Sementara banyak orang Korea percaya bahwa lembaga pendidikan nasional mereka membutuhkan reformasi, dan peringkat PISA Korea tidak setinggi secara konsisten di peringkat PISA seperti Singapura1, setiap sistem sekolah memiliki elemen yang perlu diperiksa. Hari ini kita akan melihat elemen sekolah Korea yang berkontribusi pada hasil akademis mereka yang tinggi.

Penggunaan Teknologi
Korea Selatan adalah salah satu pemimpin dunia dalam perkembangan teknologi dan bisa dibilang salah satu negara yang paling “terhubung” di planet ini. Maka tidak mengherankan jika mereka adalah pemimpin dunia dalam “edutech”: teknologi pendidikan. Sementara perusahaan Korea memproduksi beberapa perangkat keras paling canggih untuk ruang kelas pintar di seluruh dunia seperti papan pintar, headset realitas virtual, dan pengelola perangkat, pemerintah Korea Selatan kini memperkenalkan pembelajaran yang dipersonalisasi berbasis AI2. Jenis inovasi ini berarti orang Korea tidak asing dengan teknologi baru dan siswa Korea tidak terintimidasi oleh abad ke-21 yang semakin berorientasi pada teknologi.
Disiplin
Moralitas sipil adalah salah satu elemen dasar dari semua sekolah di Korea Selatan3 dan ini memanifestasikan dirinya dalam rasa hormat yang luar biasa (dan wajib) untuk semua mentor, terutama guru. Setiap kelas dimulai dengan siswa berdiri dan membungkuk dengan penghormatan yang mendalam yang tersirat dan diperkuat oleh unit keluarga di rumah. Hasilnya adalah siswa tahu di mana mereka berdiri dan tidak banyak gangguan di kelas karena perilaku yang tidak teratur. Siswa kelas satu dan dua mengambil kelas seperti “Good Life”, “Happy Life” dan “Wise Life” yang menegaskan kembali nilai-nilai Korea Selatan yang menekankan kebahagiaan dan disiplin.

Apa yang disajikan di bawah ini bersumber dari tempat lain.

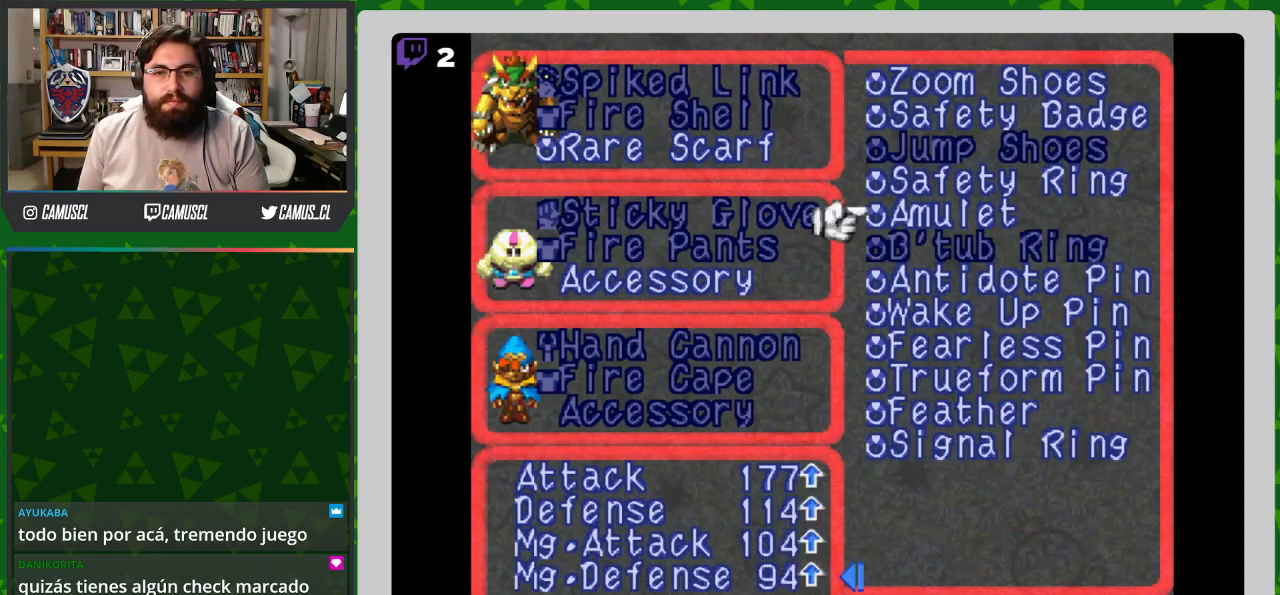
{"buttons": [], "events": []}
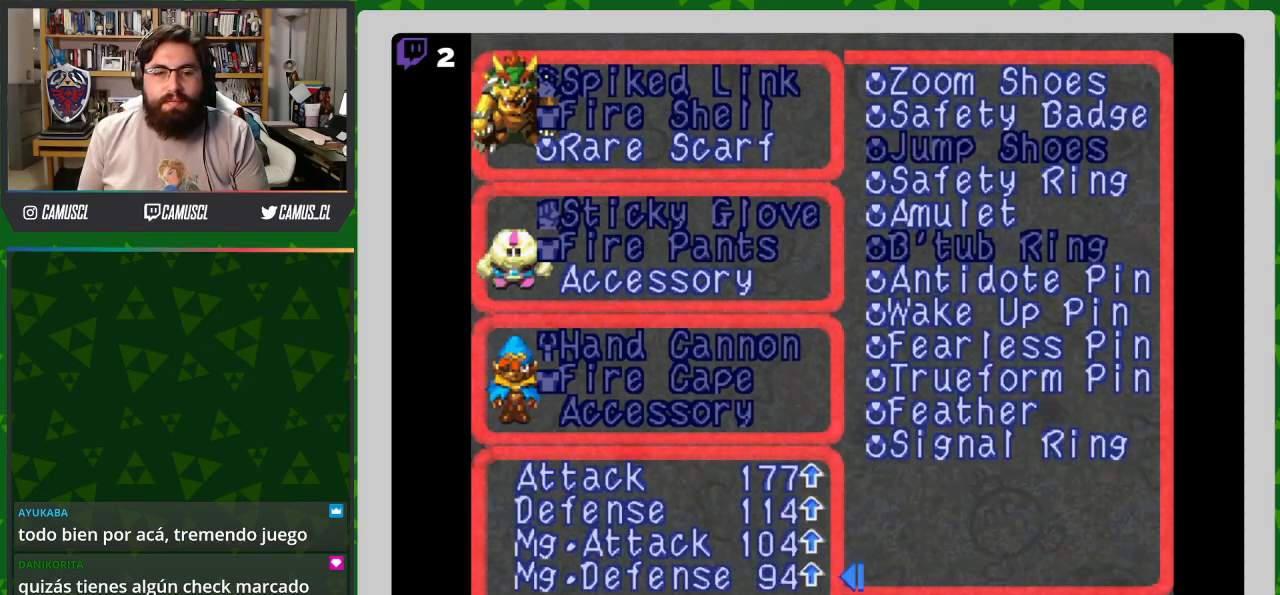
{"buttons": [], "events": []}
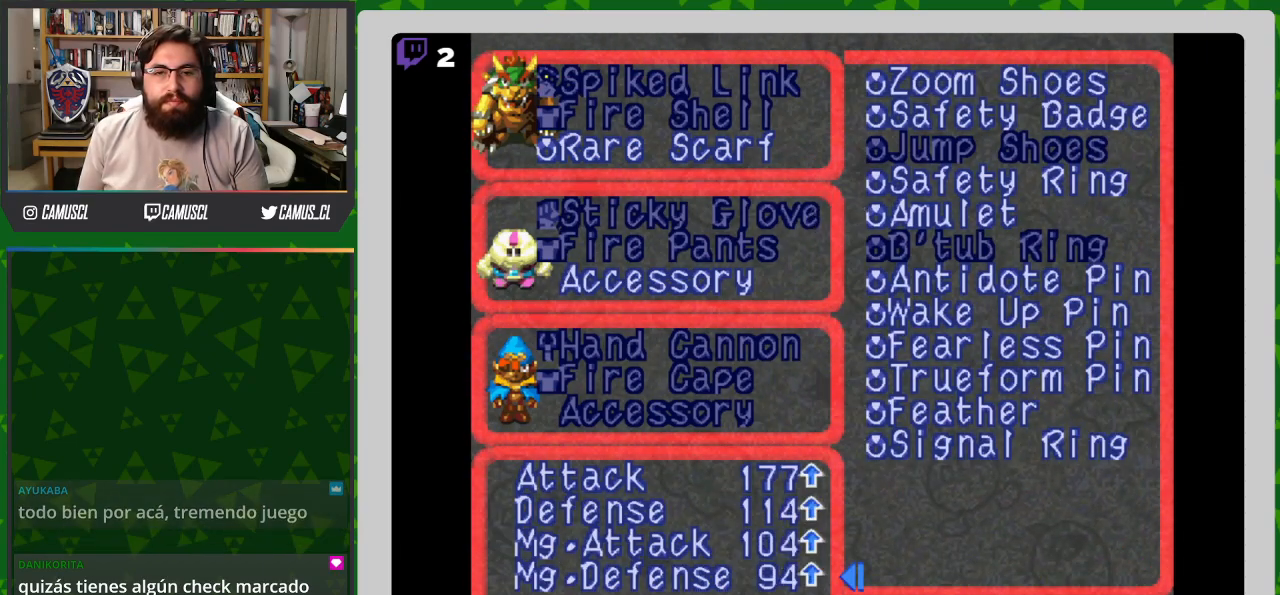
{"buttons": [], "events": [[417, "A", "down"], [467, "A", "up"]]}
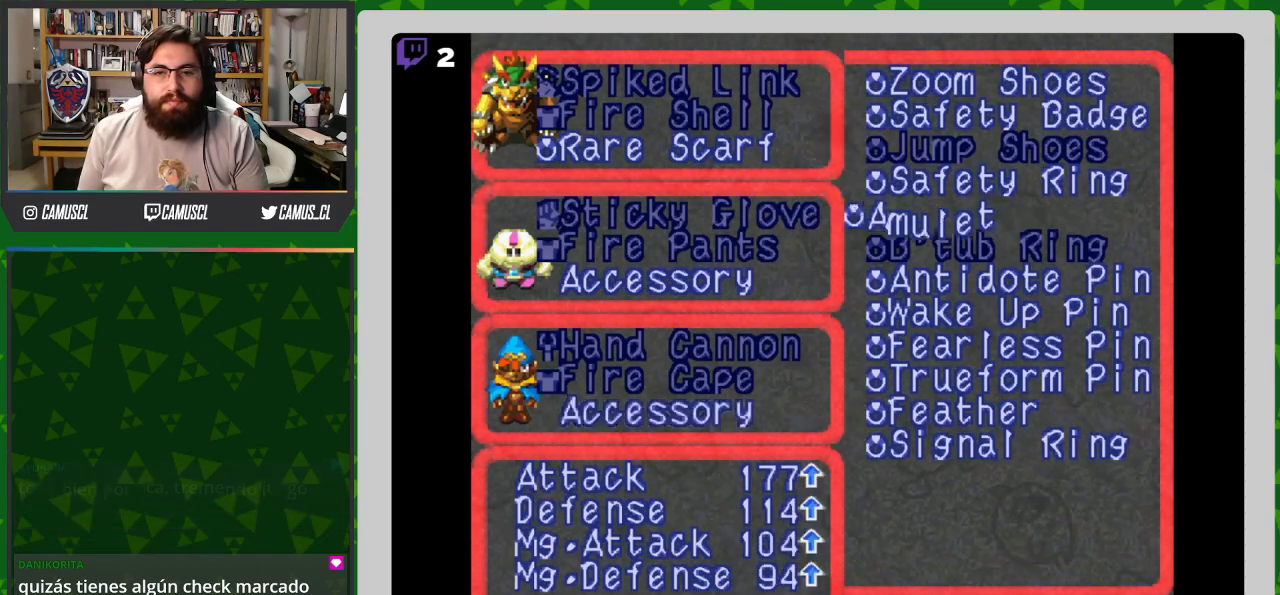
{"buttons": [], "events": [[217, "DPAD_DOWN", "down"], [317, "DPAD_DOWN", "up"], [417, "DPAD_DOWN", "down"], [467, "DPAD_DOWN", "up"]]}
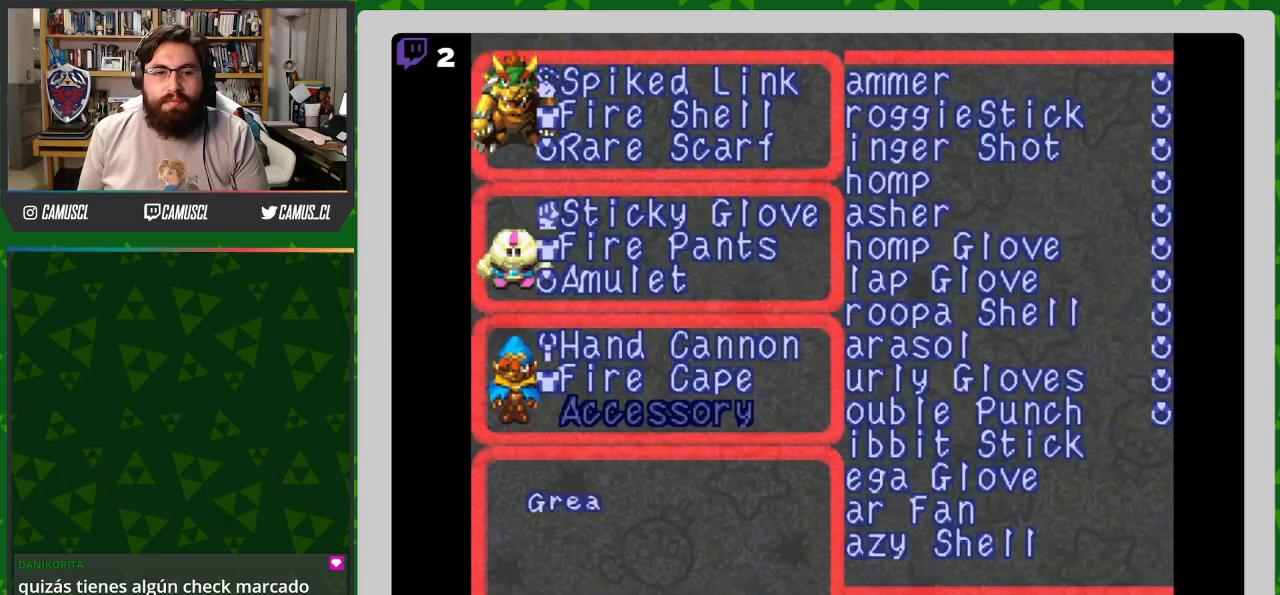
{"buttons": [], "events": [[67, "DPAD_DOWN", "down"], [167, "DPAD_DOWN", "up"], [267, "DPAD_DOWN", "down"], [317, "DPAD_DOWN", "up"]]}
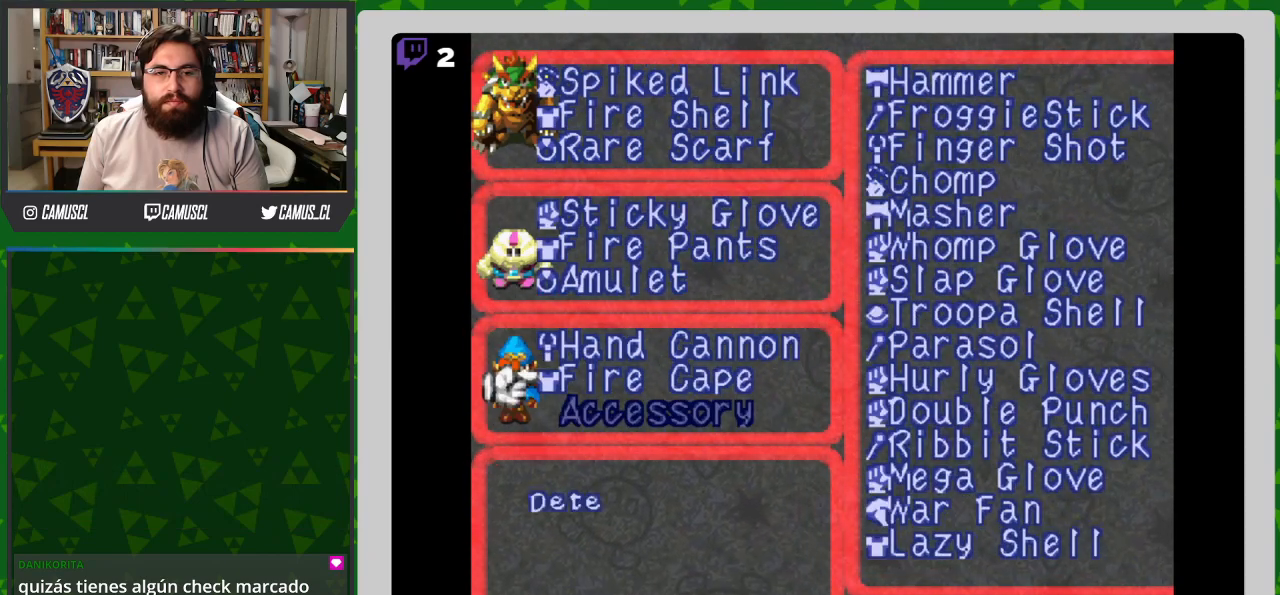
{"buttons": ["A"], "events": [[267, "DPAD_DOWN", "down"], [417, "DPAD_DOWN", "up"], [500, "A", "down"]]}
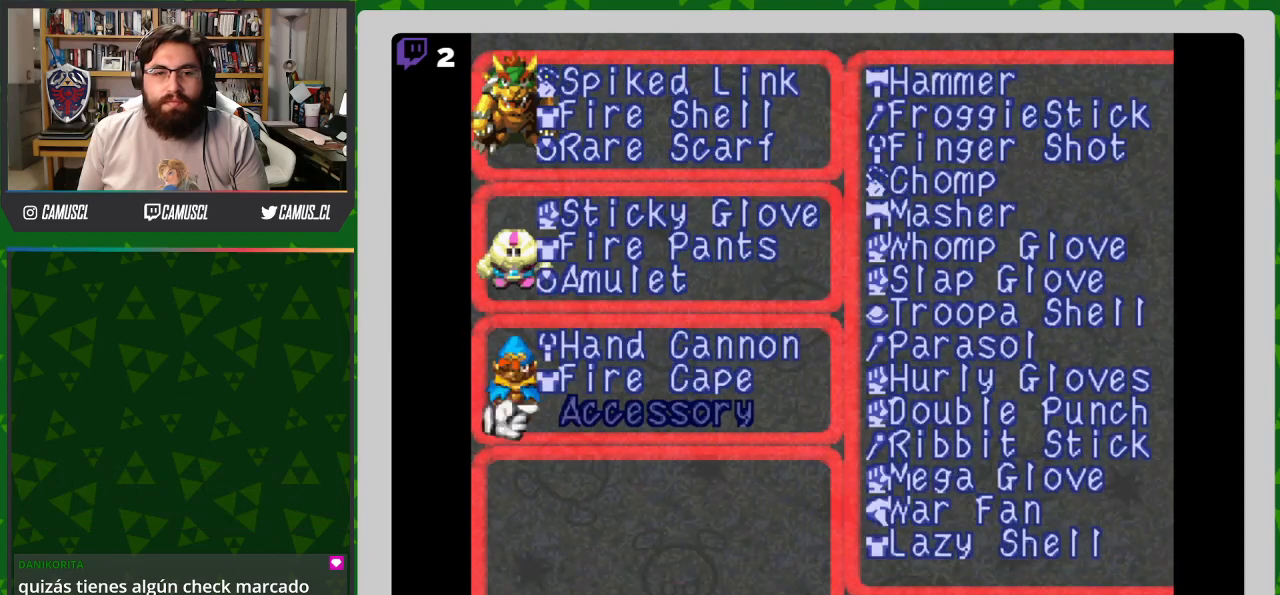
{"buttons": [], "events": [[67, "A", "up"], [267, "DPAD_RIGHT", "down"], [367, "DPAD_RIGHT", "up"]]}
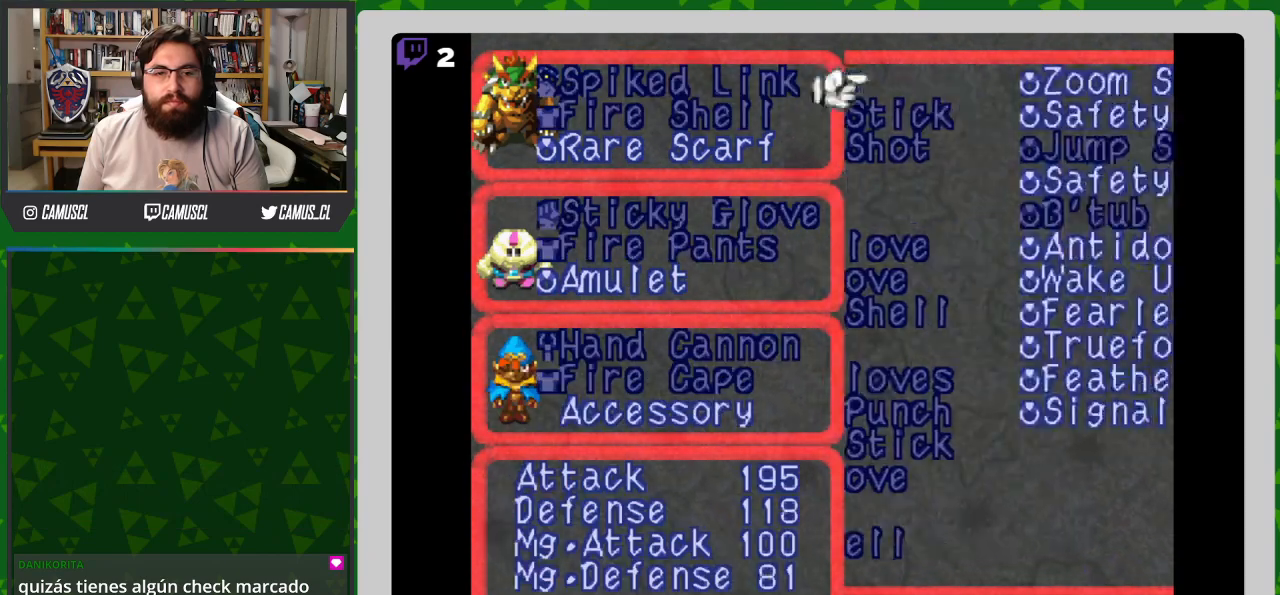
{"buttons": ["DPAD_DOWN"], "events": [[467, "DPAD_DOWN", "down"]]}
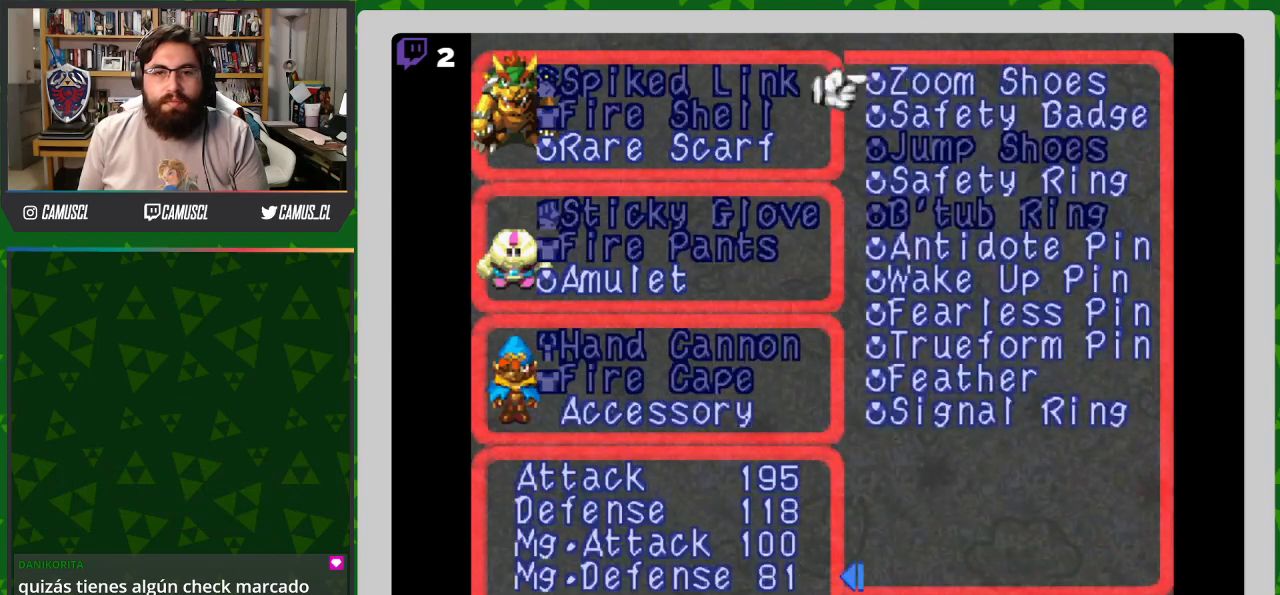
{"buttons": [], "events": [[17, "DPAD_DOWN", "up"], [117, "DPAD_DOWN", "down"], [217, "DPAD_DOWN", "up"], [267, "DPAD_DOWN", "down"], [367, "DPAD_DOWN", "up"]]}
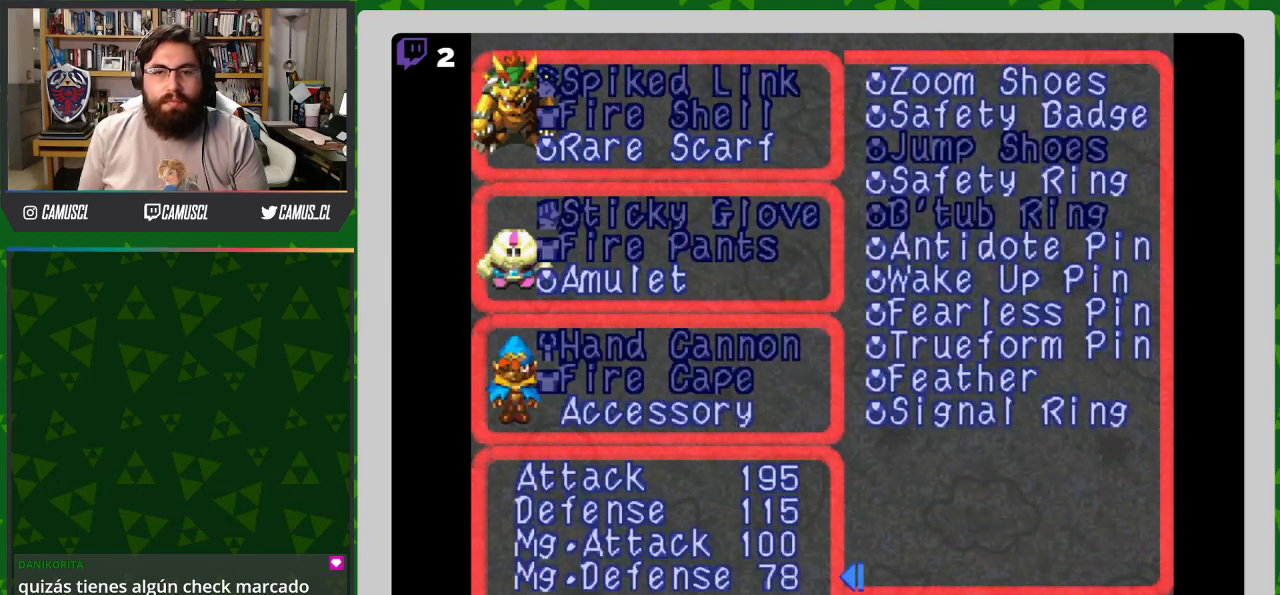
{"buttons": [], "events": [[267, "DPAD_UP", "down"], [317, "DPAD_UP", "up"], [417, "DPAD_UP", "down"], [500, "DPAD_UP", "up"]]}
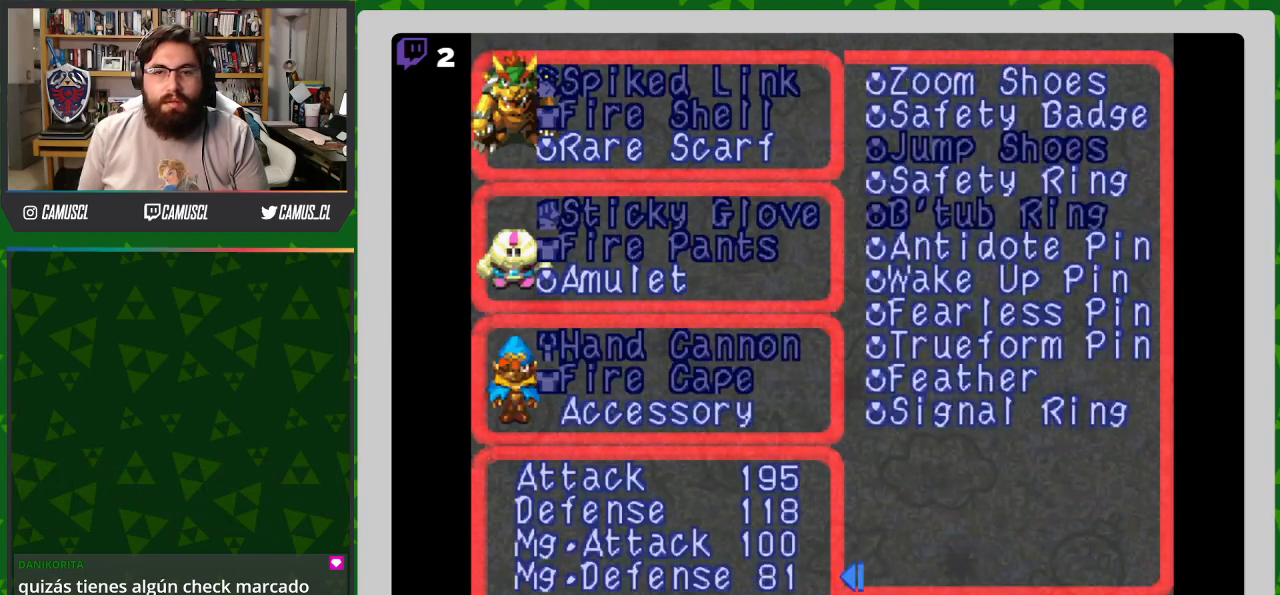
{"buttons": [], "events": [[367, "DPAD_UP", "down"], [467, "DPAD_UP", "up"]]}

Meskipun disiplin di sekolah Korea mungkin tampak keras dari sudut pandang Barat, sebagian besar disebabkan oleh lingkungan kelas yang sangat disiplin sehingga siswa Korea menghasilkan hasil STEM yang tinggi.
Kurikulum Berorientasi Masa Depan
Menurut goal4 resmi Kementerian Pendidikan Korea Selatan untuk “Kurikulum ke-7” mereka, tujuannya adalah untuk “mempersiapkan siswa untuk abad ke-21, era globalisasi dan masyarakat berbasis pengetahuan, Kurikulum Ketujuh mencoba melepaskan diri dari pendekatan sendok makan dan berpandangan sempit terhadap pendidikan masa lalu menuju pendekatan baru di kelas untuk menghasilkan sumber daya manusia yang mampu menghadapi tantangan baru.”
Kurikulum ke-7 mendefinisikan citra yang diinginkan dari seorang terpelajar sebagai berikut:
- Seseorang yang mencari individualitas sebagai dasar untuk pertumbuhan kepribadian secara keseluruhan
- Seseorang yang menunjukkan kapasitas kreativitas fundamental
- Seseorang yang merintis jalur karier dalam spektrum budaya yang luas
- Seseorang yang menciptakan nilai baru atas dasar pemahaman budaya bangsa
- Seseorang yang berkontribusi pada pengembangan komunitas atas dasar kesadaran sipil yang demokratis.
Sekolah Korea menghasilkan orang dewasa muda yang siap bersaing di dunia yang semakin menantang.
Di SIS Group, kami juga percaya bahwa teknologi adalah alat penting untuk ruang kelas, disiplin membantu memastikan lingkungan belajar yang aman dan inklusif di saat perubahan dan tujuan pendidikan di atas sesuai dengan misi kami sendiri: “Untuk memicu rasa ingin tahu dan bertanya sambil mengembangkan nilai dan keterampilan abad ke-21. Kami memprioritaskan pelajar dan mempersonalisasi pembelajaran untuk membuat dunia yang lebih baik.”